[Opening Text segment section]
3

I have some geo targeting code whcih I want to behave in a particular way if the site is being spidered by a robot e.g. google etc.

Is there any way to infer this?

AJM
  • 32,054
  • 48
  • 155
  • 243

4 Answers4

5

Presenting different content to search engine crawlers and human visitors - called cloaking - is a risky thing, and can be punished by the search engine if detected.

That said, check out this SO answer with several links to well-maintained "bot lists". You would have to parse the USER_AGENT string and compare it against such a bot list.

Community
  • 1
  • 1
Pekka
  • 442,112
  • 142
  • 972
  • 1,088
2

You can do it by checking for the user-agent, or the IP. It may be preferable to use the latter as it's not unknown for other, less reputable bots, to spoof the user-agent of the big guys. Even for google et al their IPs tend to be in narrow ranges, so detecting on IP shouldn't require compiling of vast lists.

Richard H
  • 38,037
  • 37
  • 111
  • 138
1

You can check this by the user-agent property. For more info on user agent strings, check here: http://www.user-agents.org/ Mark the records with type "R = Robot, crawler, spider ". Bit this is not guaranteed, the user-agent property might be changes by several factors and this is not 100% reliable.

anthares
  • 11,070
  • 4
  • 41
  • 61
1

If you are only interested in the well set up reputable bots e.g. Google, Yahoo, MSN/Live/Bing/whatever-it-is-today, Ask etc then you can use round trip DNS checking.

1) Check for known user agent (look for known substring such as googlebot)
e.g. Mozilla/5.0 (compatible; Googlebot/2.1; +http://www.google.com/bot.html

2) Do a reverse DNS for the requesting IP and check that it comes from a reasonable domain.
e.g. rdns of 66.249.71.202 is crawl-66-249-71-202.googlebot.com (so happy that it comes from googlebot.com)

3) On it's own step 2 can be faked, so now check the dns of the A record for the result returned in step 2 and ensure you have the original requesting IP.
e.g. dns for above is
crawl-66-249-71-202.googlebot.com. A 66.249.71.202

66.249.71.202 was the requesting IP address so this is a valid googlebot.

status203
  • 876
  • 6
  • 11
[Closing Text segment section]
[Opening Given records section]
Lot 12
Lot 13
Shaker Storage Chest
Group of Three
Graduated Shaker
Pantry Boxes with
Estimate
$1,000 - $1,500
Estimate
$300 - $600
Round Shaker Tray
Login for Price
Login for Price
[Closing Given records section]
- _Tasks for this exercise_:
- 1) In the forum thread on detecting search engine bots, what is the practice of presenting different content to search engine crawlers and human visitors called?
- 2) From the forum thread on detecting search engine bots, output the passage that begins at the words "Presenting different content" and ends after the words "a bot list.".

- _Solutions for each task_:
- 1) It is called cloaking.

- 2)
Presenting different content to search engine crawlers and human visitors - called cloaking - is a risky thing, and can be punished by the search engine if detected.

That said, check out this SO answer with several links to well-maintained "bot lists". You would have to parse the USER_AGENT string and compare it against such a bot list.